Exercise details - Please copy the data below word for word, keeping every line unchanged.

Dataset extract -

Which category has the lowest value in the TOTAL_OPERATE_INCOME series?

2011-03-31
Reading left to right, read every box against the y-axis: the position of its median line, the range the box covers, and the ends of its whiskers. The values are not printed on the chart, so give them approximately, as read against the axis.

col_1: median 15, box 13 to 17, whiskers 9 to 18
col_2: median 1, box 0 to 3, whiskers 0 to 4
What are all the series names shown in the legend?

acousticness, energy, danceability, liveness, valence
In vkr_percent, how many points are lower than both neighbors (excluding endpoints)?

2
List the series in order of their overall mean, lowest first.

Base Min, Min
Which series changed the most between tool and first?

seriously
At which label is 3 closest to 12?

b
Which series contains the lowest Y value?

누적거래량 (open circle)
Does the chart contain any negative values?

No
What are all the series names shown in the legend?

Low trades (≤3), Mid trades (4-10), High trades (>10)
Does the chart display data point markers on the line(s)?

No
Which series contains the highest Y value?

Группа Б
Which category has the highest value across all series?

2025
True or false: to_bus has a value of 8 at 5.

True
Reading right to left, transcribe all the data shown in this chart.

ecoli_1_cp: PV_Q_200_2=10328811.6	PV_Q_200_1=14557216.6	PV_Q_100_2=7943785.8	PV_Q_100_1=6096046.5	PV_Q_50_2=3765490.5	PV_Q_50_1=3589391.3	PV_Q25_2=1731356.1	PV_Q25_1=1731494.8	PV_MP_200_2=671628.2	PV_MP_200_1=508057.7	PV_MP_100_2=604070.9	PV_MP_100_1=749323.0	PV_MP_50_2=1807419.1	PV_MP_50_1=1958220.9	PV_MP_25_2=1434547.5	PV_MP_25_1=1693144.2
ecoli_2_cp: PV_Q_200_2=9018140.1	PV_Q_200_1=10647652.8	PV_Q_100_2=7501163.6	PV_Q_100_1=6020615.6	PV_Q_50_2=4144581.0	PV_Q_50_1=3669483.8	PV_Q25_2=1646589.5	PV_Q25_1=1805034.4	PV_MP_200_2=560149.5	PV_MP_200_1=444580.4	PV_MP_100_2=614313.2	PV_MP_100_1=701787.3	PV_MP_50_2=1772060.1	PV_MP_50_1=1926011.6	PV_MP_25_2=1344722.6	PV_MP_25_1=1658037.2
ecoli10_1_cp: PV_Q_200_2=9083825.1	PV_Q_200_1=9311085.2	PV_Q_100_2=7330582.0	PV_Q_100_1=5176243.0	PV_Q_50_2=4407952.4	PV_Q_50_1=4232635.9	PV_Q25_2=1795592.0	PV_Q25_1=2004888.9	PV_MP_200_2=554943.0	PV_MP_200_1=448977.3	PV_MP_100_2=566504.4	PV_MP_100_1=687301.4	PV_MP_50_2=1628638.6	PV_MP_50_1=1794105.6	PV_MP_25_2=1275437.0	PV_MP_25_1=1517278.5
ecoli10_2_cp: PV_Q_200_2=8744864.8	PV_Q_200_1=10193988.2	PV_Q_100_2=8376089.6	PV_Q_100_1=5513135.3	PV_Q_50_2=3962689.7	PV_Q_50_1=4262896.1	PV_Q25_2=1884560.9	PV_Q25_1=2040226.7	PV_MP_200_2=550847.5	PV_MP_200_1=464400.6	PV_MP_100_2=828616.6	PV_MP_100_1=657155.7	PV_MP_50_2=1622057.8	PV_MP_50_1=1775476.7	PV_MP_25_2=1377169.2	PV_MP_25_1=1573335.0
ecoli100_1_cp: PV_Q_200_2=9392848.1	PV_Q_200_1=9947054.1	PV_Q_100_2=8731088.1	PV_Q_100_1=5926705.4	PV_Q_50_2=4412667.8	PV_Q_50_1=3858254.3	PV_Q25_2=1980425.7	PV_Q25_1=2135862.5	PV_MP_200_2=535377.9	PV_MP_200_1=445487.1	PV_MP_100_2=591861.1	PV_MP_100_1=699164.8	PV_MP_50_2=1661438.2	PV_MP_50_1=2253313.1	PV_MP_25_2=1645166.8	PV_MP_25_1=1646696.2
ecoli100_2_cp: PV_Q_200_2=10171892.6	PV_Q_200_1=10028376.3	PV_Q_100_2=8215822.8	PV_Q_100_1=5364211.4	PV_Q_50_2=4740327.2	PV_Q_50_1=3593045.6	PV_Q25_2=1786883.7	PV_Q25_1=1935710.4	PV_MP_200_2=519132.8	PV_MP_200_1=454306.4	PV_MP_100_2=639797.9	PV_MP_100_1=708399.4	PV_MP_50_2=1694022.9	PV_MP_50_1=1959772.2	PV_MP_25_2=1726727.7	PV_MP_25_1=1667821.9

Reply -
Which category has the lowest value in the TOTAL_OPERATE_INCOME series?

2011-03-31
Reading left to right, read every box against the y-axis: the position of its median line, the range the box covers, and the ends of its whiskers. The values are not printed on the chart, so give them approximately, as read against the axis.

col_1: median 15, box 13 to 17, whiskers 9 to 18
col_2: median 1, box 0 to 3, whiskers 0 to 4
What are all the series names shown in the legend?

acousticness, energy, danceability, liveness, valence
In vkr_percent, how many points are lower than both neighbors (excluding endpoints)?

2
List the series in order of their overall mean, lowest first.

Base Min, Min
Which series changed the most between tool and first?

seriously
At which label is 3 closest to 12?

b
Which series contains the lowest Y value?

누적거래량 (open circle)
Does the chart contain any negative values?

No
What are all the series names shown in the legend?

Low trades (≤3), Mid trades (4-10), High trades (>10)
Does the chart display data point markers on the line(s)?

No
Which series contains the highest Y value?

Группа Б
Which category has the highest value across all series?

2025
True or false: to_bus has a value of 8 at 5.

True
Reading right to left, transcribe all the data shown in this chart.

ecoli_1_cp: PV_Q_200_2=10328811.6	PV_Q_200_1=14557216.6	PV_Q_100_2=7943785.8	PV_Q_100_1=6096046.5	PV_Q_50_2=3765490.5	PV_Q_50_1=3589391.3	PV_Q25_2=1731356.1	PV_Q25_1=1731494.8	PV_MP_200_2=671628.2	PV_MP_200_1=508057.7	PV_MP_100_2=604070.9	PV_MP_100_1=749323.0	PV_MP_50_2=1807419.1	PV_MP_50_1=1958220.9	PV_MP_25_2=1434547.5	PV_MP_25_1=1693144.2
ecoli_2_cp: PV_Q_200_2=9018140.1	PV_Q_200_1=10647652.8	PV_Q_100_2=7501163.6	PV_Q_100_1=6020615.6	PV_Q_50_2=4144581.0	PV_Q_50_1=3669483.8	PV_Q25_2=1646589.5	PV_Q25_1=1805034.4	PV_MP_200_2=560149.5	PV_MP_200_1=444580.4	PV_MP_100_2=614313.2	PV_MP_100_1=701787.3	PV_MP_50_2=1772060.1	PV_MP_50_1=1926011.6	PV_MP_25_2=1344722.6	PV_MP_25_1=1658037.2
ecoli10_1_cp: PV_Q_200_2=9083825.1	PV_Q_200_1=9311085.2	PV_Q_100_2=7330582.0	PV_Q_100_1=5176243.0	PV_Q_50_2=4407952.4	PV_Q_50_1=4232635.9	PV_Q25_2=1795592.0	PV_Q25_1=2004888.9	PV_MP_200_2=554943.0	PV_MP_200_1=448977.3	PV_MP_100_2=566504.4	PV_MP_100_1=687301.4	PV_MP_50_2=1628638.6	PV_MP_50_1=1794105.6	PV_MP_25_2=1275437.0	PV_MP_25_1=1517278.5
ecoli10_2_cp: PV_Q_200_2=8744864.8	PV_Q_200_1=10193988.2	PV_Q_100_2=8376089.6	PV_Q_100_1=5513135.3	PV_Q_50_2=3962689.7	PV_Q_50_1=4262896.1	PV_Q25_2=1884560.9	PV_Q25_1=2040226.7	PV_MP_200_2=550847.5	PV_MP_200_1=464400.6	PV_MP_100_2=828616.6	PV_MP_100_1=657155.7	PV_MP_50_2=1622057.8	PV_MP_50_1=1775476.7	PV_MP_25_2=1377169.2	PV_MP_25_1=1573335.0
ecoli100_1_cp: PV_Q_200_2=9392848.1	PV_Q_200_1=9947054.1	PV_Q_100_2=8731088.1	PV_Q_100_1=5926705.4	PV_Q_50_2=4412667.8	PV_Q_50_1=3858254.3	PV_Q25_2=1980425.7	PV_Q25_1=2135862.5	PV_MP_200_2=535377.9	PV_MP_200_1=445487.1	PV_MP_100_2=591861.1	PV_MP_100_1=699164.8	PV_MP_50_2=1661438.2	PV_MP_50_1=2253313.1	PV_MP_25_2=1645166.8	PV_MP_25_1=1646696.2
ecoli100_2_cp: PV_Q_200_2=10171892.6	PV_Q_200_1=10028376.3	PV_Q_100_2=8215822.8	PV_Q_100_1=5364211.4	PV_Q_50_2=4740327.2	PV_Q_50_1=3593045.6	PV_Q25_2=1786883.7	PV_Q25_1=1935710.4	PV_MP_200_2=519132.8	PV_MP_200_1=454306.4	PV_MP_100_2=639797.9	PV_MP_100_1=708399.4	PV_MP_50_2=1694022.9	PV_MP_50_1=1959772.2	PV_MP_25_2=1726727.7	PV_MP_25_1=1667821.9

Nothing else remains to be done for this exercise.